We understand that the SEC feels comfortable in dealing with financial institutions as there is a regulator that directly regulates the financial institution. In the case of an issue involved with the investment program, the SEC has confidence that it could contact the financial institution’s regulator and that regulator will assist the SEC to resolve the issue. As you are aware, the respective credit union regulators regulate a credit union’s investment in its CUSO but do not directly regulate the CUSO. We submit that this is an immaterial distinction in practice as it relates to these networking arrangements. In the case of a serious regulatory issue, the credit union regulator has the ability to require the credit union to divest itself of its CUSO investment and terminate the credit union’s affiliation with the CUSO. This is a very powerful inducement to a credit union to cause its CUSO to act in accordance with the directives of the regulator. It is our contention that in the event that there is a problem in a networking arrangement, the SEC and the credit union regulator would have the same level of power and influence over a CUSO as they do a credit union.

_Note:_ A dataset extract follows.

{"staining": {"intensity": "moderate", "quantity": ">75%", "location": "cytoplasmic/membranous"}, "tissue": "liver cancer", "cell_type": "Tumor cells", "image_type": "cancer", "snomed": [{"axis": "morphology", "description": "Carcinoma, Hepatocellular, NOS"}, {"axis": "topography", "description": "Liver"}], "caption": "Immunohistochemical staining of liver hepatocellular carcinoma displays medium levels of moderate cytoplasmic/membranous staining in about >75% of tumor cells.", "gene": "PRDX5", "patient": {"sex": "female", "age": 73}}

Credit unions are non-profit financial cooperatives. Credit unions do not create investment products and therefore do not sell credit union proprietary investment products. Traditionally, credit unions have worked together to jointly provide financial services and operational services. As of year-end 2003, there are 9,709 credit unions and only 1,163 credit unions (about 12%) have assets in excess of $100,000,000. A common rule of thumb used by broker/dealers working with credit unions is that credit unions must have at least $100,000,000 to $150,000,000 in assets in order to support a registered representative. Credit unions also find that they need to have five or six registered representatives in order to afford a non-producing, full-time manager. A full-time manager of the investment program is a key component for success. Thus, both small and large credit unions find it highly desirable to have a credit union service organization that will aggregate the resources to effectively provide registered representatives, management and marketing services for investment programs. Of course, all personnel that provide these services would be fully and properly licensed with the broker/dealer.

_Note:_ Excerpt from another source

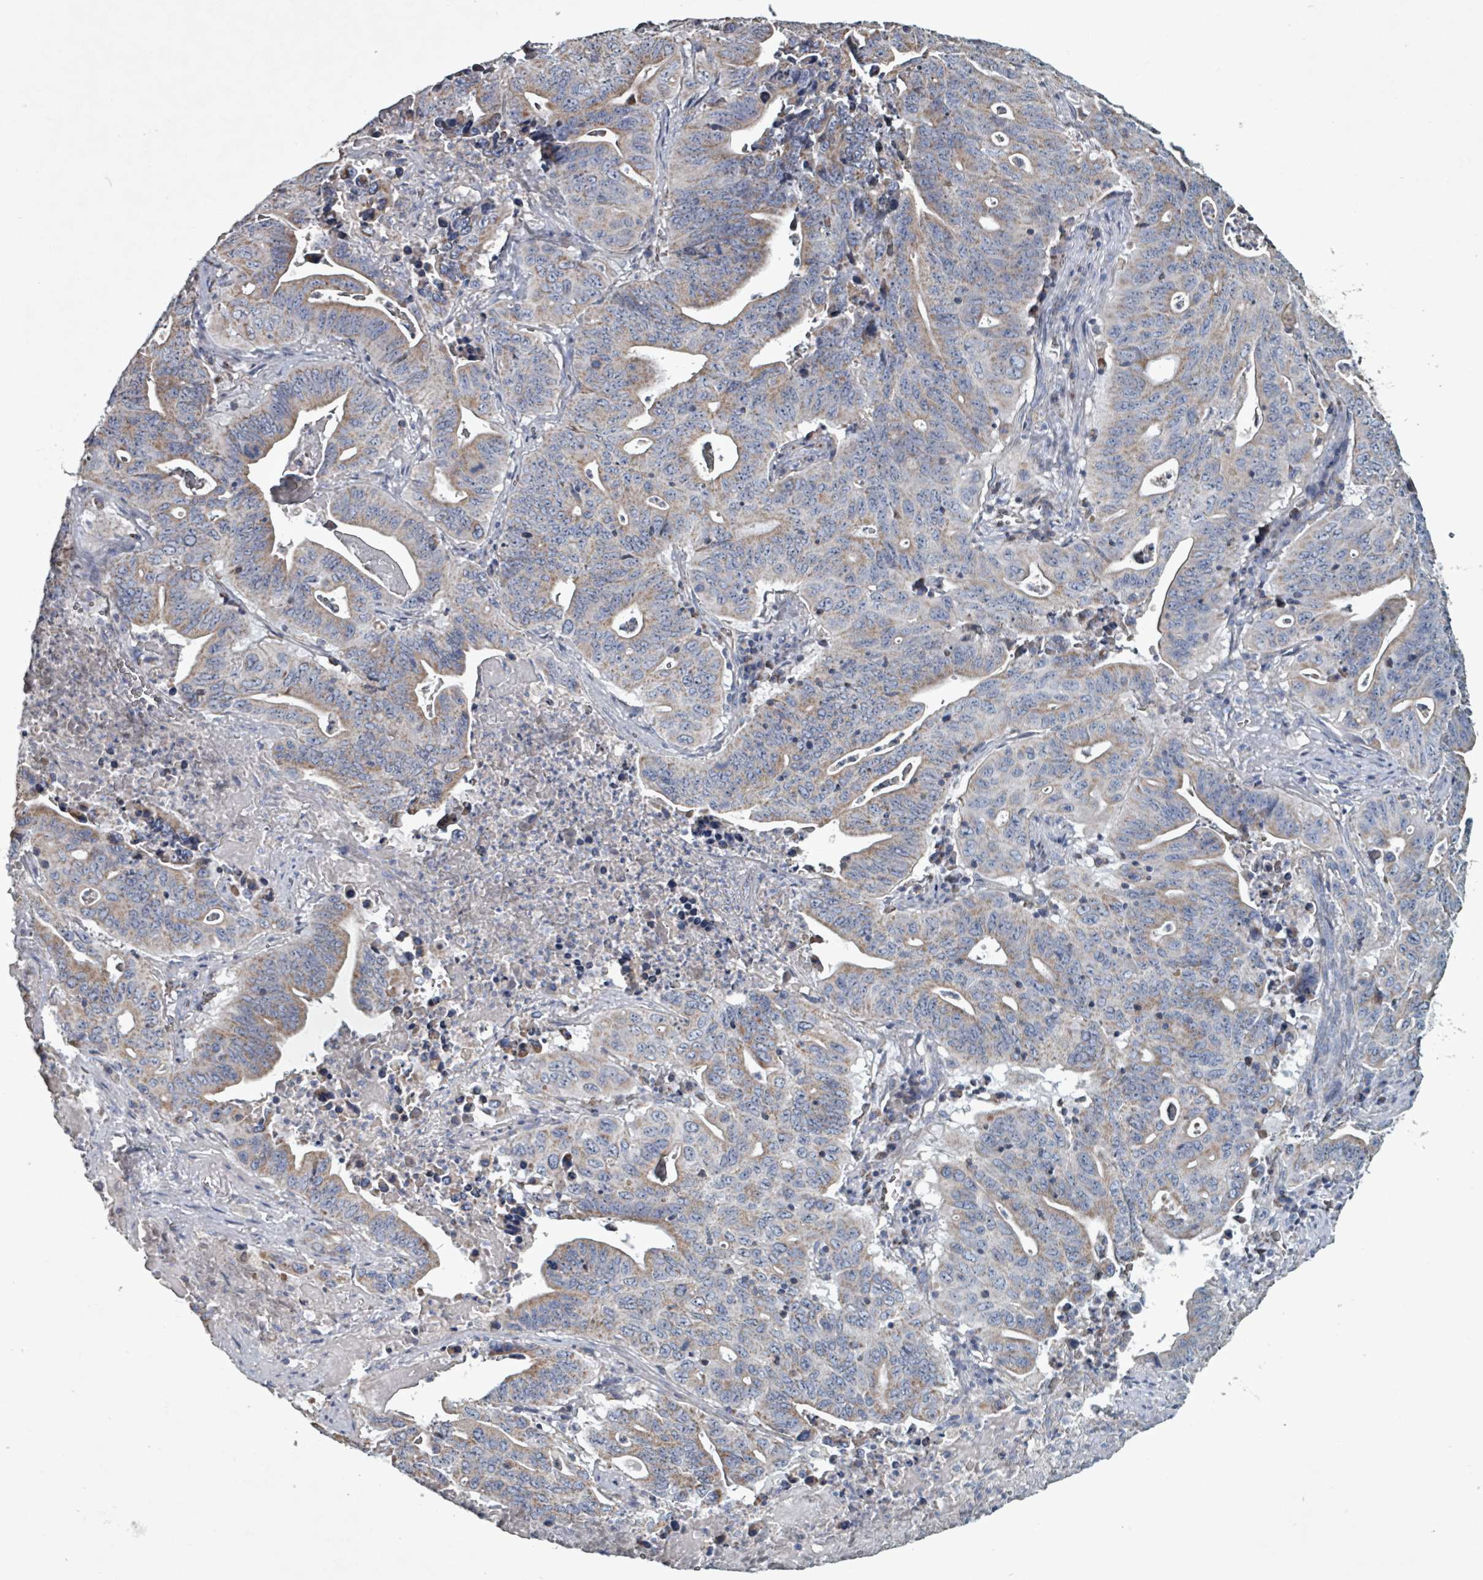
{"staining": {"intensity": "weak", "quantity": ">75%", "location": "cytoplasmic/membranous"}, "tissue": "lung cancer", "cell_type": "Tumor cells", "image_type": "cancer", "snomed": [{"axis": "morphology", "description": "Adenocarcinoma, NOS"}, {"axis": "topography", "description": "Lung"}], "caption": "Protein positivity by immunohistochemistry (IHC) shows weak cytoplasmic/membranous positivity in about >75% of tumor cells in lung cancer.", "gene": "ABHD18", "patient": {"sex": "female", "age": 60}}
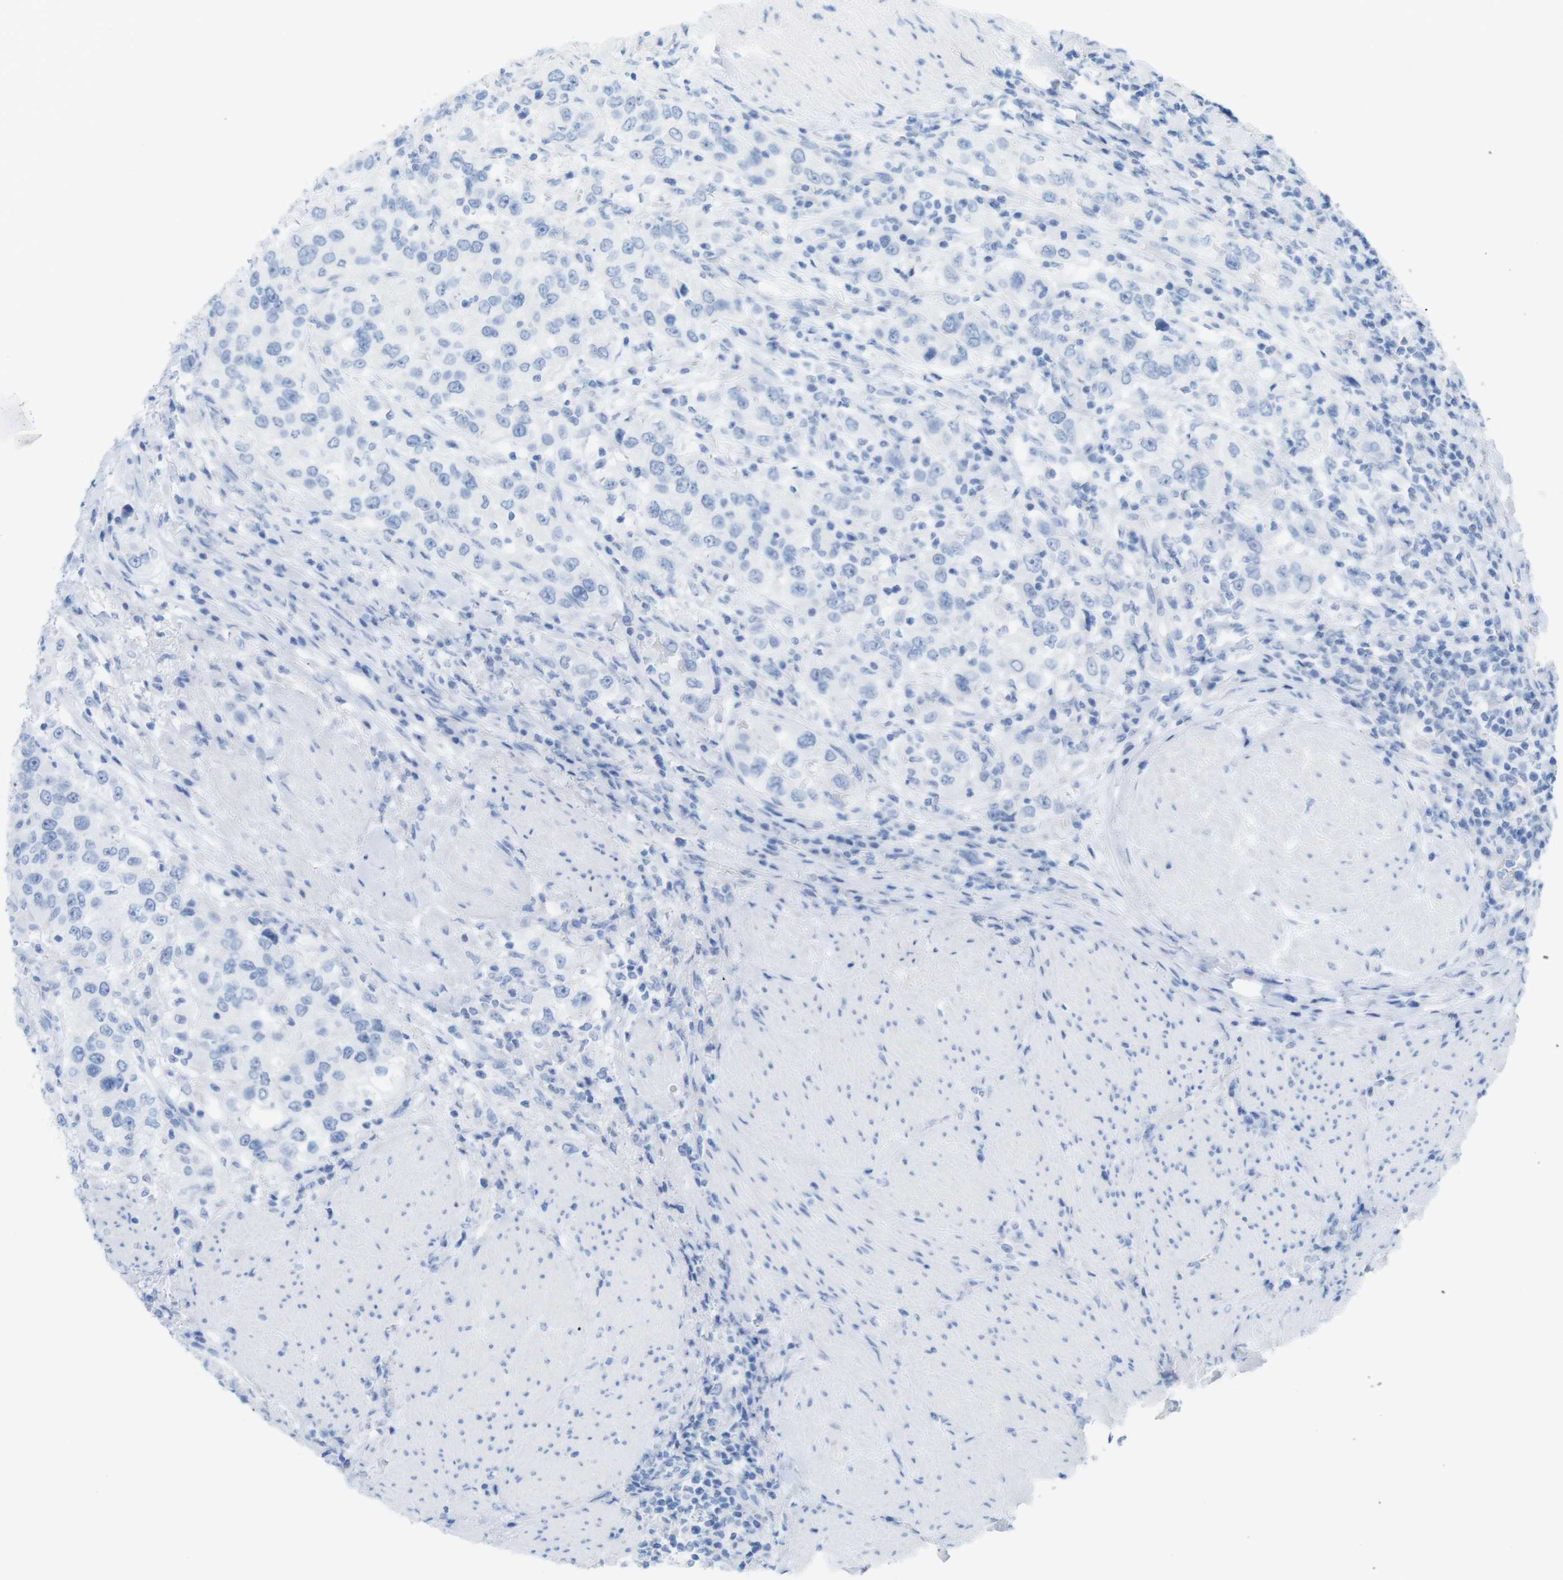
{"staining": {"intensity": "negative", "quantity": "none", "location": "none"}, "tissue": "urothelial cancer", "cell_type": "Tumor cells", "image_type": "cancer", "snomed": [{"axis": "morphology", "description": "Urothelial carcinoma, High grade"}, {"axis": "topography", "description": "Urinary bladder"}], "caption": "Micrograph shows no protein expression in tumor cells of urothelial cancer tissue.", "gene": "MYH7", "patient": {"sex": "female", "age": 80}}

The inability of CUSOs to provide this centralized hub of expertise is a severe detriment to the ability of many credit unions and their affiliated broker/dealers to effectively offer investment services. The inability to aggregate resources through a CUSO could prevent most credit unions from having networking arrangements. Serving small credit unions would be cost prohibitive to broker/dealers without the ability to use a CUSO to centralize the investment services management, compliance and registered representative services. This type of cooperative effort is unique to the credit unions. It is driven by the culture of cooperation among credit unions and by economic necessity.
The integrity and effectiveness of the credit union networking exemption would not be diminished by permitting credit unions to use CUSOs that are wholly owned by one or more credit unions. NACUSO submits that the benefits of having a centralized CUSO for multiple credit unions would enhance the ability of the broker/dealers to provide effective and efficient investment services. The ability to aggregate resources greatly aids the effectiveness of broker/dealers and the efficiency of the oversight function by the NASD and SEC. NACUSO strongly encourages the SEC to permit credit unions to use CUSOs in networking arrangements.
We thank you for the opportunity to comment and would welcome any questions you may have regarding these comments.